## From Kafka - in Snowpipe (Batch) mode

The table for the data to be written to will be automatically created by the connector.

Configure and install the connector to load data. Run the following in your shell:

```
export KAFKA_TOPIC=LIFT_TICKETS_KAFKA_BATCH
eval $(cat .env)

URL="https://$SNOWFLAKE_ACCOUNT.snowflakecomputing.com"
NAME="LIFT_TICKETS_KAFKA_BATCH"

curl -i -X PUT -H "Content-Type:application/json" \
    "http://localhost:8083/connectors/$NAME/config" \
    -d '{
        "connector.class":"com.snowflake.kafka.connector.SnowflakeSinkConnector",
        "errors.log.enable":"true",
        "snowflake.database.name":"INGEST",
        "snowflake.private.key":"'$PRIVATE_KEY'",
        "snowflake.schema.name":"INGEST",
        "snowflake.role.name":"INGEST",
        "snowflake.url.name":"'$URL'",
        "snowflake.user.name":"'$SNOWFLAKE_USER'",
        "topics":"'$KAFKA_TOPIC'",
        "name":"'$NAME'",
        "buffer.size.bytes":"250000000",
        "buffer.flush.time":"60",
        "buffer.count.records":"1000000",
        "snowflake.topic2table.map":"'$KAFKA_TOPIC:$NAME'"
    }'
```

Verify the connector was created and is running in the [Redpanda console](http://localhost:8080/topics).

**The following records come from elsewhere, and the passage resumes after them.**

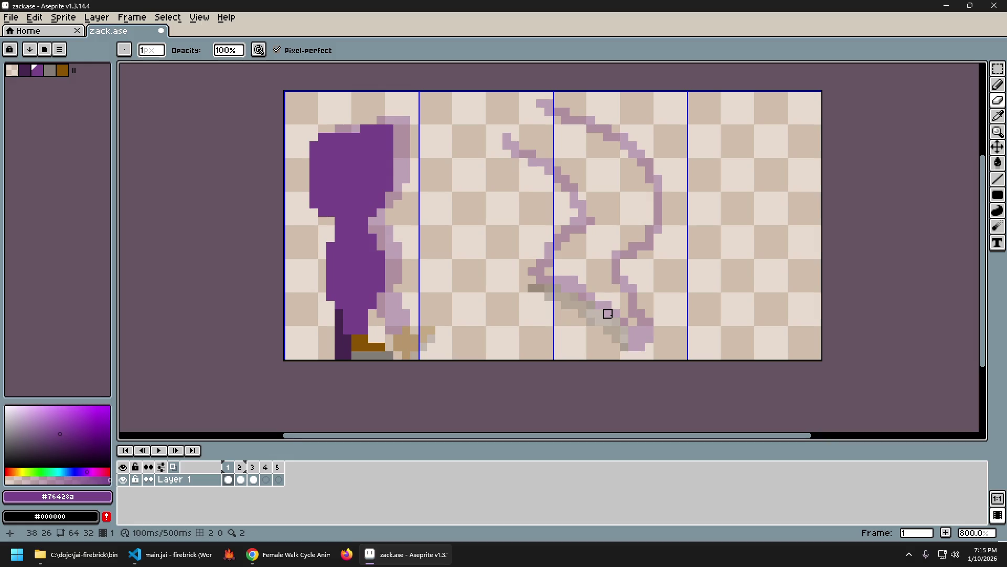
{"action": "key", "text": "Right"}
{"action": "key", "text": "Right"}
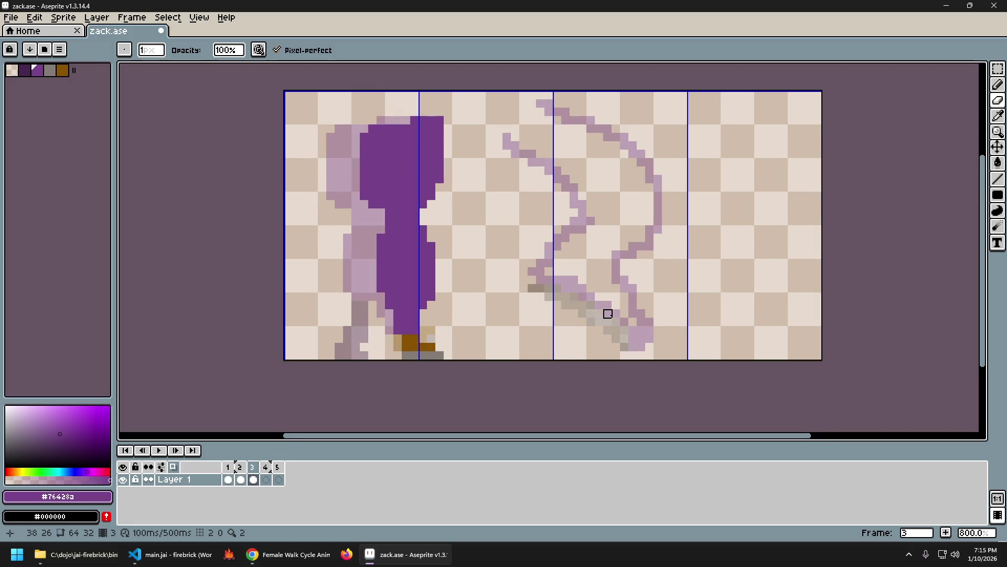
{"action": "key", "text": "Left"}
{"action": "key", "text": "Left"}
{"action": "key", "text": "Right"}
{"action": "key", "text": "Right"}
{"action": "key", "text": "Left"}
{"action": "key", "text": "Left"}
{"action": "key", "text": "Right"}
{"action": "key", "text": "Right"}
{"action": "key", "text": "Left"}
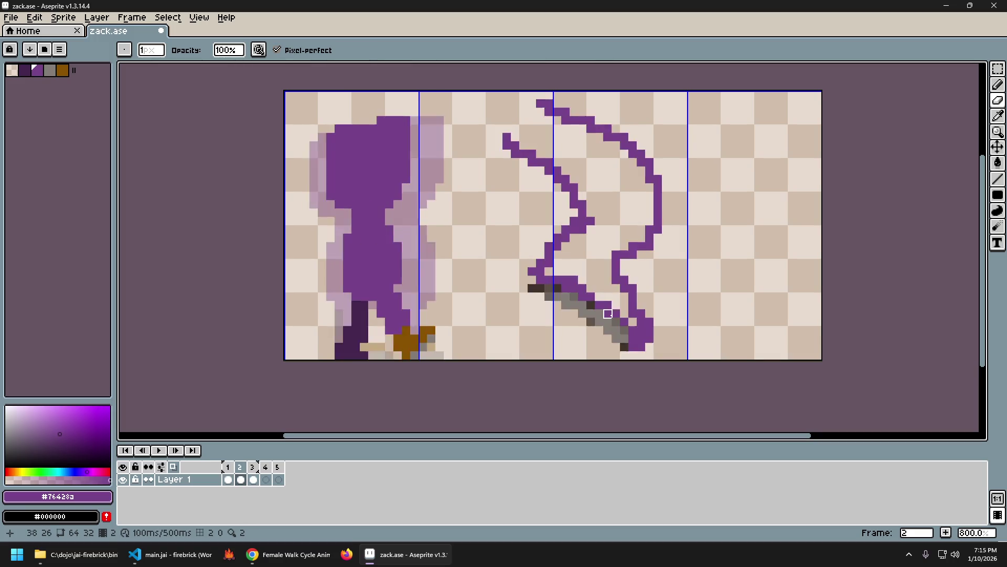
{"action": "key", "text": "Left"}
{"action": "key", "text": "Right"}
{"action": "key", "text": "Right"}
{"action": "key", "text": "Left"}
{"action": "key", "text": "Left"}
{"action": "key", "text": "Right"}
{"action": "key", "text": "Right"}
{"action": "key", "text": "Left"}
{"action": "key", "text": "Right"}
{"action": "key", "text": "Left"}
{"action": "key", "text": "Right"}
{"action": "key", "text": "Left"}
{"action": "key", "text": "Right"}
{"action": "key", "text": "Left"}
{"action": "key", "text": "Right"}
{"action": "key", "text": "Left"}
{"action": "key", "text": "Right"}
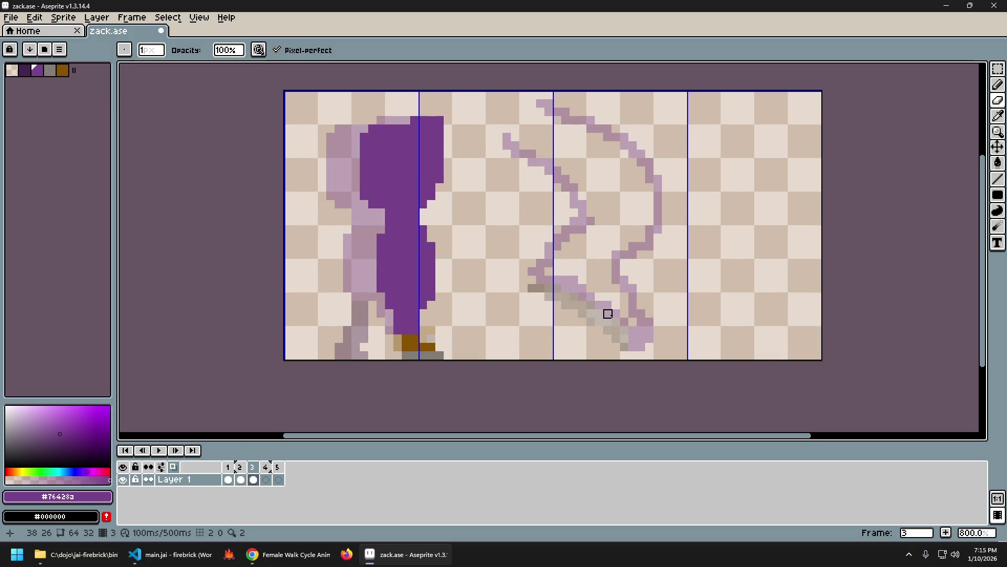
{"action": "key", "text": "Left"}
{"action": "key", "text": "Right"}
{"action": "key", "text": "Left"}
{"action": "key", "text": "Left"}
{"action": "key", "text": "Right"}
{"action": "key", "text": "Right"}
{"action": "key", "text": "Left"}
{"action": "key", "text": "Right"}
{"action": "key", "text": "Left"}
{"action": "key", "text": "Left"}
{"action": "key", "text": "Right"}
{"action": "key", "text": "Left"}
{"action": "key", "text": "Right"}
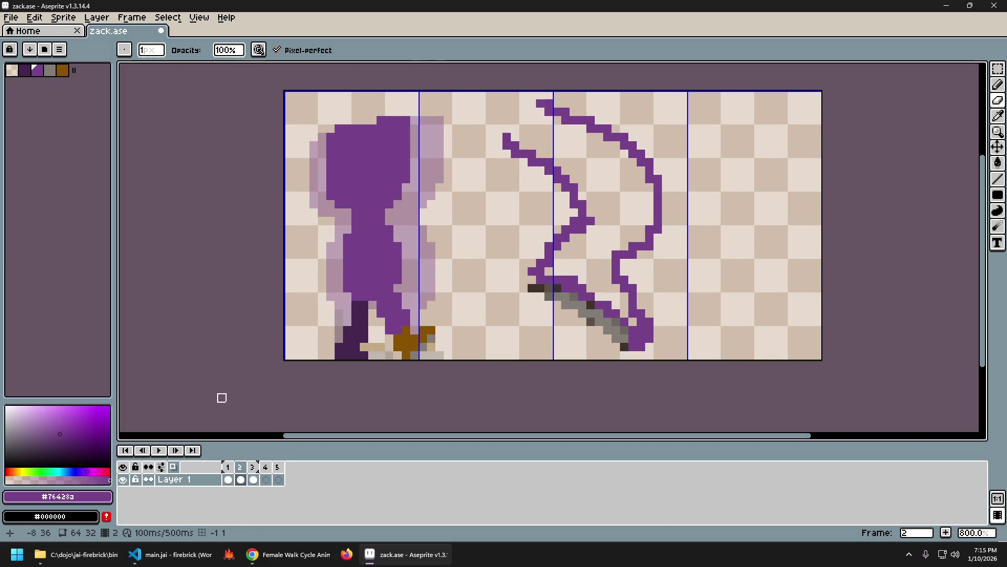
Step: Eyedrop the back leg's dark purple on frame 2 and compare the legs against frame 1
{"action": "left_click", "coordinate": [368, 319], "text": "alt"}
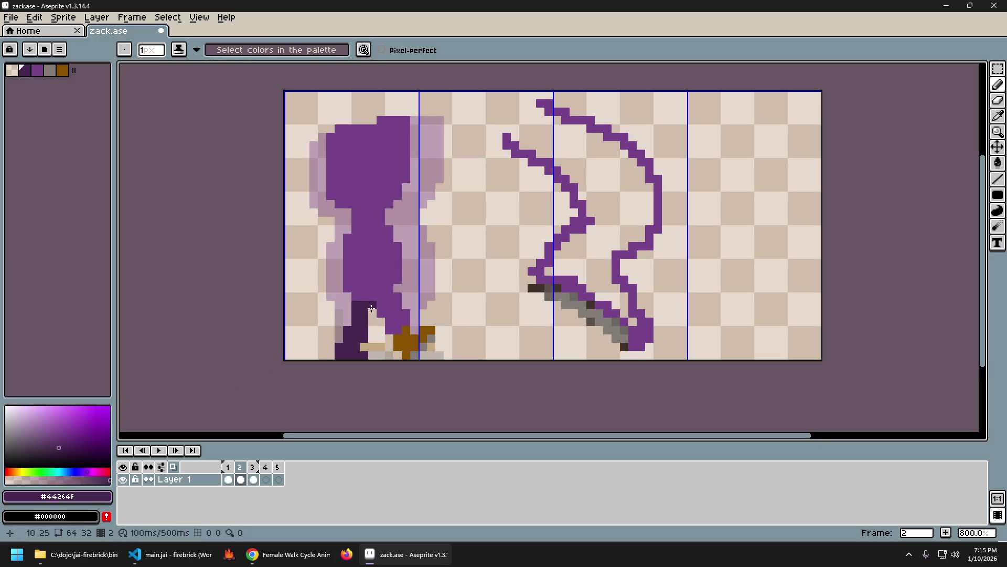
{"action": "key", "text": "Right"}
{"action": "key", "text": "Left"}
{"action": "key", "text": "Left"}
{"action": "key", "text": "Right"}
{"action": "key", "text": "Left"}
{"action": "key", "text": "Right"}
{"action": "key", "text": "Left"}
{"action": "key", "text": "Right"}
{"action": "key", "text": "Left"}
{"action": "key", "text": "Right"}
{"action": "key", "text": "Left"}
{"action": "key", "text": "Right"}
{"action": "key", "text": "Left"}
{"action": "key", "text": "Right"}
{"action": "key", "text": "Left"}
{"action": "key", "text": "Right"}
{"action": "key", "text": "Left"}
{"action": "key", "text": "Right"}
{"action": "key", "text": "Left"}
{"action": "key", "text": "Right"}
{"action": "key", "text": "Left"}
{"action": "key", "text": "Right"}
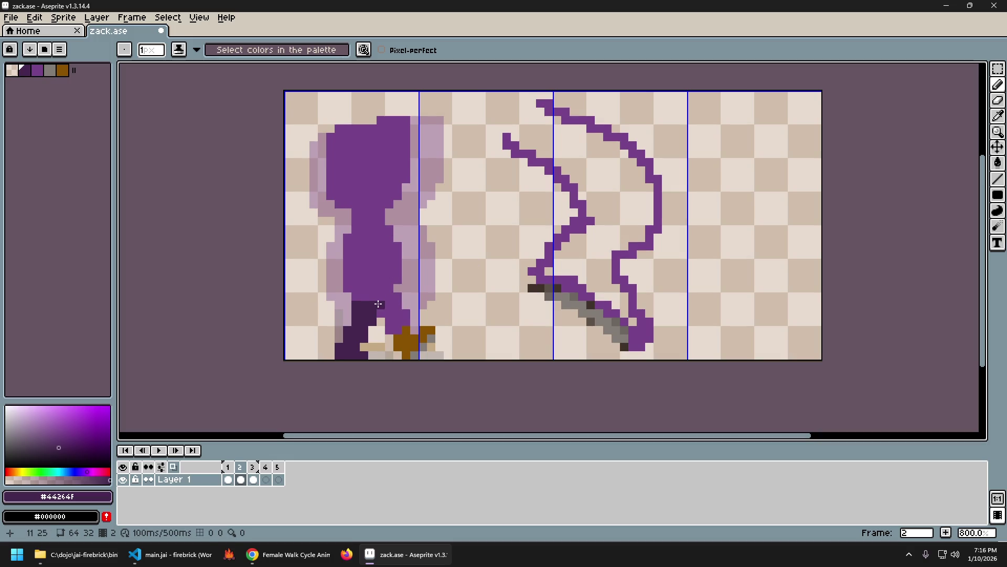
Step: Sample the main body purple, add a purple pixel to the figure, and check it against frame 1
{"action": "left_click", "coordinate": [388, 285], "text": "alt"}
{"action": "key", "text": "Left"}
{"action": "left_click", "coordinate": [536, 287]}
{"action": "key", "text": "Right"}
{"action": "key", "text": "Left"}
{"action": "key", "text": "Right"}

To start, lets push in one message to get the table created and verify the connector is working.

Run the following in your shell:

```
export KAFKA_TOPIC=LIFT_TICKETS_KAFKA_BATCH
python ./data_generator.py 1 | python ./publish_data.py
```

A table named LIFT_TICKETS_KAFKA_BATCH should be created in your account.

In [None]:
-- There should be 1 row of data which was created by the data_generator. Note: This can take a minute or so to the flush times in configuration.
USE ROLE INGEST;

USE DATABASE INGEST;
USE SCHEMA INGEST;

SELECT get_ddl('table', 'LIFT_TICKETS_KAFKA_BATCH');

In [None]:
-- Once we verify that the table was created and it has a single row, we can import all our data
SELECT count(*) FROM LIFT_TICKETS_KAFKA_BATCH;

Run the following in your shell:

```
export KAFKA_TOPIC=LIFT_TICKETS_KAFKA_BATCH
cat data.json.gz | zcat | python ./publish_data.py
```

In [None]:
SELECT count(*) FROM LIFT_TICKETS_KAFKA_BATCH;

### Tips
* Every partition will flush to a file when the bytes, time, or records is hit. This can create a LOT of tiny files if not configured well which will be inefficient.
* Not all workloads can accommodate quick flush times. The more data that is flowing, the quicker data can be visible while being efficient.
* Reducing the number of partitions and increasing the bytes, time, records to get to well sized files is valuable for efficiency.
* If you don't have time or a use case to get to well sized files, move to streaming which will match or be better in all cases.
* Number of tasks, number of nodes in the Kafka Connect cluster, amount of CPU and memory on those nodes, and number of partitions will affect performance and credit consumption.
* Kafka Connector for Snowflake is billed by the second of compute needed to ingest files (Snowpipe).